## Source data
◆ ◆ ◆ ◆ ◆ ◆ ◆
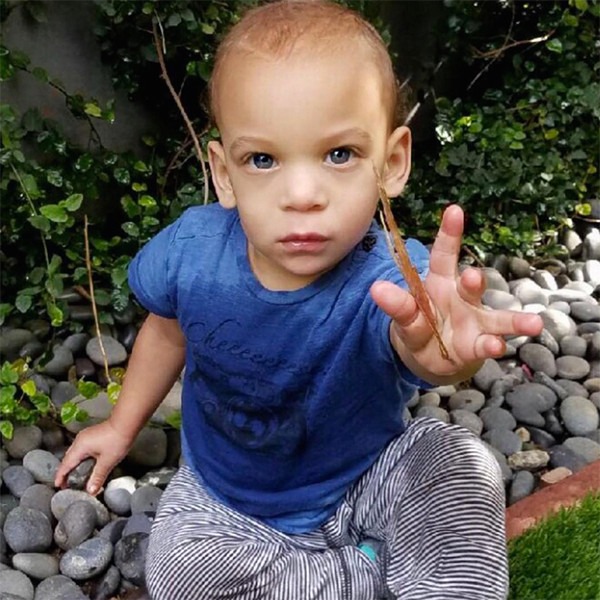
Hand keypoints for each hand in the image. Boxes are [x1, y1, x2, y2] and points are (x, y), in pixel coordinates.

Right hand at [54, 419, 133, 495]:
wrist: (126, 423)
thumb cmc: (117, 439)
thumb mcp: (107, 462)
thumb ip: (98, 477)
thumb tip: (91, 490)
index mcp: (80, 447)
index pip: (65, 465)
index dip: (61, 476)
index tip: (58, 485)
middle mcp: (80, 440)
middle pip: (68, 459)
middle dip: (66, 472)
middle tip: (68, 484)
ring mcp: (86, 436)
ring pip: (75, 453)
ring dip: (74, 464)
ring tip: (76, 476)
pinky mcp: (92, 435)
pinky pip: (82, 448)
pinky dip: (81, 458)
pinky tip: (87, 464)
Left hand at [370, 204, 542, 381]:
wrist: (431, 355)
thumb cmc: (420, 325)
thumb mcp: (406, 316)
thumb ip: (397, 305)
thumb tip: (377, 288)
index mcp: (440, 283)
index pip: (444, 256)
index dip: (449, 234)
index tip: (454, 210)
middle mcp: (462, 299)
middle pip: (471, 287)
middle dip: (473, 282)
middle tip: (472, 277)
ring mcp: (474, 322)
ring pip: (497, 319)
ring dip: (514, 321)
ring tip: (533, 323)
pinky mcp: (477, 346)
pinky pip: (487, 345)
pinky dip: (492, 346)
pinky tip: (496, 346)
◆ ◆ ◆ ◆ ◆ ◆ ◆
## Exercise requirements
Starting at the line above that holds "pinky tip: (87, 464)" and ending at the line that holds "middle tip: (472, 277)", transcribe each line exactly and include no other lines.

## Output of the exercise
pinky tip: (87, 464)
Left hand at [370, 204, 542, 381]:
wrist: (431, 355)
thumb cmc: (420, 325)
thumb mcp: (406, 316)
thumb ip: (397, 305)
thumb tip: (377, 288)
index mcp: (440, 283)
index pip: (444, 256)
index dip: (449, 234)
index tip: (454, 210)
middle mcp: (462, 299)
middle pip: (471, 287)
middle dip: (473, 282)
middle tip: (472, 277)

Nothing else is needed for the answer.